Study notes

Ansoff Matrix

  • Levels: GCSE, AS
  • Exam boards: AQA, Edexcel, OCR

The Ansoff Growth matrix is another marketing planning tool that helps a business determine its product and market growth strategy.

Ansoff Matrix
Business Strategy: Explaining the Ansoff Matrix

Ansoff’s product/market growth matrix suggests that a business’ attempts to grow depend on whether it markets new or existing products in new or existing markets. The output from the Ansoff product/market matrix is a series of suggested growth strategies which set the direction for the business strategy. These are described below:

Market penetration

Market penetration is the name given to a growth strategy where the business focuses on selling existing products into existing markets.

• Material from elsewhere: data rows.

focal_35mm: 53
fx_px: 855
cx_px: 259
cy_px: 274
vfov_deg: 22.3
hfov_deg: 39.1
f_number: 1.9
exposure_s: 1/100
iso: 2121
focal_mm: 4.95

Market penetration seeks to achieve four main objectives:

  • Maintain or increase the market share of current products – this can be achieved by a combination of competitive pricing strategies, advertising, sales promotion and perhaps more resources dedicated to personal selling
  • Secure dominance of growth markets
  • Restructure a mature market by driving out competitors; this would require a much more aggressive promotional campaign, supported by a pricing strategy designed to make the market unattractive for competitors
  • Increase usage by existing customers – for example by introducing loyalty schemes

A market penetration marketing strategy is very much about “business as usual”. The business is focusing on markets and products it knows well. It is likely to have good information on competitors and on customer needs. It is unlikely, therefore, that this strategy will require much investment in new market research.

Market development

Market development is the name given to a growth strategy where the business seeks to sell its existing products into new markets.

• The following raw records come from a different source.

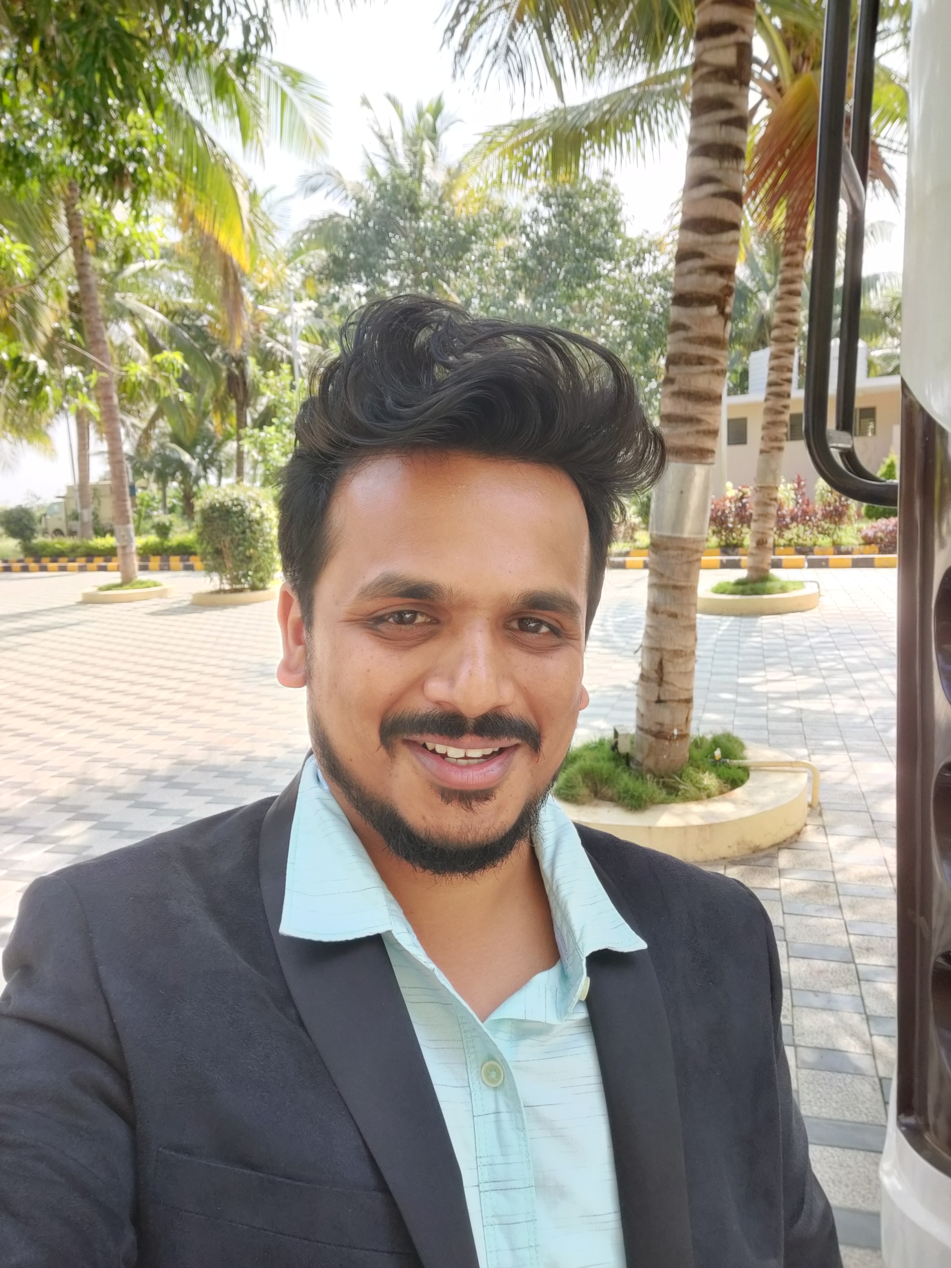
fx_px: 733
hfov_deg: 66.0
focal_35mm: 20
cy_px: 634
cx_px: 476
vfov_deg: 81.7
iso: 100
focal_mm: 3.45
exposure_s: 1/133
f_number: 2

There are many possible ways of approaching this strategy, including:

  • New geographical markets; for example exporting the product to a new country
  • New product dimensions or packaging: for example
  • New distribution channels (e.g. moving from selling via retail to selling using e-commerce and mail order)
  • Different pricing policies to attract different customers or create new market segments

Market development is a more risky strategy than market penetration because of the targeting of new markets.

Product development

Product development is the name given to a growth strategy where a business aims to introduce new products into existing markets. This strategy may require the development of new competencies and requires the business to develop modified products which can appeal to existing markets.

A strategy of product development is particularly suitable for a business where the product needs to be differentiated in order to remain competitive. A successful product development strategy places the marketing emphasis on:

  • Research & development and innovation
  • Detailed insights into customer needs (and how they change)
  • Being first to market

Diversification

Diversification is the name given to the growth strategy where a business markets new products in new markets.

This is an inherently more risk strategy because the business is moving into markets in which it has little or no experience.

For a business to adopt a diversification strategy, therefore, it must have a clear idea about what it expects to gain from the strategy and an honest assessment of the risks. However, for the right balance between risk and reward, a marketing strategy of diversification can be highly rewarding.